Extract to read —
------------

DocketNumber: 06 C 1156
Judges: Elaine E. Bucklo
Filed Date: 4/7/2008
Status: Precedential
Modified Date: 10/19/2024
United States District Court, N.D. Illinois, Eastern Division.
*804 Phillip A. Bock, Bock & Hatch, LLC, Chicago, IL, Brian J. Wanca, Ryan M. Kelly, Anderson & Wanca, Rolling Meadows, IL, for Plaintiffs.
Michael J. Kelly, Charles W. Webster, Marc H. Kallish, Freeborn & Peters, Chicago, IL, for Defendant.
ELAINE E. BUCKLO, District Judge.
Robert Hinman and Italia Foods, Inc.,[1] filed a class action against M and M Rental Center, Inc., alleging that M and M violated the Telephone Consumer Protection Act (the "TCPA"), 47 U.S.C. § 227. Plaintiffs have moved to certify a class defined as
All persons who (1) on or after four years prior to the filing of this action, (2) were sent telephone facsimile messages of material advertising the commercial availability of any property, goods, or services by or on behalf of Defendant, and (3) with respect to whom Defendant cannot provide evidence of prior express permission or invitation for the sending of such faxes.
Defendant opposes the class on the grounds that the plaintiffs lack Article III standing to bring the class claims and cannot establish any of the requirements set forth in Rules 23(a) and 23(b) (3) of the Federal Rules of Civil Procedure. For the reasons discussed below, I grant the motion and certify a class with a slightly revised definition.

------------

Provided material —
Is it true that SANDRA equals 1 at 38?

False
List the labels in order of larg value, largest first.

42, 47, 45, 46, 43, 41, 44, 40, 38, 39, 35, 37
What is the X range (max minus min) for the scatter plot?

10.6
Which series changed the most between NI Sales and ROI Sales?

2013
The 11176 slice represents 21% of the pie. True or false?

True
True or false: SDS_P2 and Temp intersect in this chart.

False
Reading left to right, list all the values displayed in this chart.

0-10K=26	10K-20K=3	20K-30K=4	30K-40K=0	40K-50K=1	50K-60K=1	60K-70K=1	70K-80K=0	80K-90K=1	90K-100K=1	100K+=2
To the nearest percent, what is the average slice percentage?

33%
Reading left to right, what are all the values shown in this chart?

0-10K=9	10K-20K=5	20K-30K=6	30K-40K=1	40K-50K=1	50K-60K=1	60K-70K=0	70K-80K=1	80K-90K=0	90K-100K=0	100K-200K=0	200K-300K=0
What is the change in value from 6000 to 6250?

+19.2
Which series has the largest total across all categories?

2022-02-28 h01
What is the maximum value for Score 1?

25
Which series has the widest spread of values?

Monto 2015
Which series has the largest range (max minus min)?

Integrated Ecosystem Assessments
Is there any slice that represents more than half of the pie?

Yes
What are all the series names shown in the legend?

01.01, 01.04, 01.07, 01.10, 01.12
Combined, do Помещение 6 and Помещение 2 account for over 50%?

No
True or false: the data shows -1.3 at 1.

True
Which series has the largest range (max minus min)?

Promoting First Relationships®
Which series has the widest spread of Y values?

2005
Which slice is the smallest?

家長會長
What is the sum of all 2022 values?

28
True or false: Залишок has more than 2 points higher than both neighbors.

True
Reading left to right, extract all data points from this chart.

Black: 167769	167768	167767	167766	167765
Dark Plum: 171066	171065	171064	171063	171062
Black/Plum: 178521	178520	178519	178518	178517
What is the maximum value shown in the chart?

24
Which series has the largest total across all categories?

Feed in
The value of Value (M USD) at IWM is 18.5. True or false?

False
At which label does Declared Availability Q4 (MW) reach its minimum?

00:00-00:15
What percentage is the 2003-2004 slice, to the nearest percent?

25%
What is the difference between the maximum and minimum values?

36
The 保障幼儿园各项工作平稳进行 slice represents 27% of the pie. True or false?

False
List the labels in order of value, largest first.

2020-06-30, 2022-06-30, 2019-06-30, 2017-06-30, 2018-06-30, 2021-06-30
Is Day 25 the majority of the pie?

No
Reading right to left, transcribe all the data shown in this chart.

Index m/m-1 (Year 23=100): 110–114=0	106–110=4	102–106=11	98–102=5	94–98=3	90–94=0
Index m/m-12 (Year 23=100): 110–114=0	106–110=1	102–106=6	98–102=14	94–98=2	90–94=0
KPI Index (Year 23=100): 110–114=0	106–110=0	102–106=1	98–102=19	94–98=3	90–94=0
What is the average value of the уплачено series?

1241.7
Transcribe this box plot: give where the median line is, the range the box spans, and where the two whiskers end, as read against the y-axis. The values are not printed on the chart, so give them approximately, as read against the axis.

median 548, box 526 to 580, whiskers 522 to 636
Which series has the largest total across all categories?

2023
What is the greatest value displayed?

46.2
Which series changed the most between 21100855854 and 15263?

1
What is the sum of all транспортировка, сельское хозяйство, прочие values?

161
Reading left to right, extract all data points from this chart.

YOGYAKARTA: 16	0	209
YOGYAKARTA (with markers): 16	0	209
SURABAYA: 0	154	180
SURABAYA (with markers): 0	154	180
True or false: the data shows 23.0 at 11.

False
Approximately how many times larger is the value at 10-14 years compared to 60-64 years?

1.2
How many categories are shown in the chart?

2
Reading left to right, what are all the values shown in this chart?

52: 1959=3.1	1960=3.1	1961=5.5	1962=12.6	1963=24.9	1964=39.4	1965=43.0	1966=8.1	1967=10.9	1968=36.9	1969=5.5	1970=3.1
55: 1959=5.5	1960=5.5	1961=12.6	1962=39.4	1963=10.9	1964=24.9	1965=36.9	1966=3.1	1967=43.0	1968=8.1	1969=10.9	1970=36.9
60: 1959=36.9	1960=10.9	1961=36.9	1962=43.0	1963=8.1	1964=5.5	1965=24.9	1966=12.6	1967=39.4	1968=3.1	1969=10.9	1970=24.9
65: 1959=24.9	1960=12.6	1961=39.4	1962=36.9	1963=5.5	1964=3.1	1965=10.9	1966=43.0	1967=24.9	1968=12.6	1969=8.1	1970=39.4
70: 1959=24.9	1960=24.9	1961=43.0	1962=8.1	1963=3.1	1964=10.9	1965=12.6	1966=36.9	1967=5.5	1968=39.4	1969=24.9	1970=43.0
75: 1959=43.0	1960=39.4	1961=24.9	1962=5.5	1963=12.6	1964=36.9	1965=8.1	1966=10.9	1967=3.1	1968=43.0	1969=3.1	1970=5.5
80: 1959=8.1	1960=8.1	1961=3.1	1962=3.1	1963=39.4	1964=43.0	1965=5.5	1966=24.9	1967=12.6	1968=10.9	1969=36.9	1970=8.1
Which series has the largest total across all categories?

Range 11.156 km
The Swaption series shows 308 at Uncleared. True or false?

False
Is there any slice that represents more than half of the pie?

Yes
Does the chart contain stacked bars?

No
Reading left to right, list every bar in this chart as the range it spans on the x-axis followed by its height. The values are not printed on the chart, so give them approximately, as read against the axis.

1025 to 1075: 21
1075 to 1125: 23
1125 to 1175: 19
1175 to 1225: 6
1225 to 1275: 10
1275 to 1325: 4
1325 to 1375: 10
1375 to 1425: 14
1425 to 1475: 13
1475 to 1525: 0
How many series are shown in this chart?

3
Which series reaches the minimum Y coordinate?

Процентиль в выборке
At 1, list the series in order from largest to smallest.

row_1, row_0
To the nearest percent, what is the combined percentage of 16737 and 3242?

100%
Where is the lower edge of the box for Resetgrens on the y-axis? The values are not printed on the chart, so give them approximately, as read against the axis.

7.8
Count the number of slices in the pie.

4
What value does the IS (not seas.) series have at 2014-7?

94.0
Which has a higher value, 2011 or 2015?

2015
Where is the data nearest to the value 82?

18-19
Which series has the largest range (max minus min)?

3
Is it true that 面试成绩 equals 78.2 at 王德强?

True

------------

Repeat word for word the part of the court opinion above that lies between "ELAINE E. BUCKLO, District" and "of such faxes.", inclusive.

ELAINE E. BUCKLO, District Judge.
Robert Hinman and Italia Foods, Inc.,[1] filed a class action against M and M Rental Center, Inc., alleging that M and M violated the Telephone Consumer Protection Act (the "TCPA"), 47 U.S.C. § 227. Plaintiffs have moved to certify a class defined as
All persons who (1) on or after four years prior to the filing of this action, (2) were sent telephone facsimile messages of material advertising the commercial availability of any property, goods, or services by or on behalf of Defendant, and (3) with respect to whom Defendant cannot provide evidence of prior express permission or invitation for the sending of such faxes.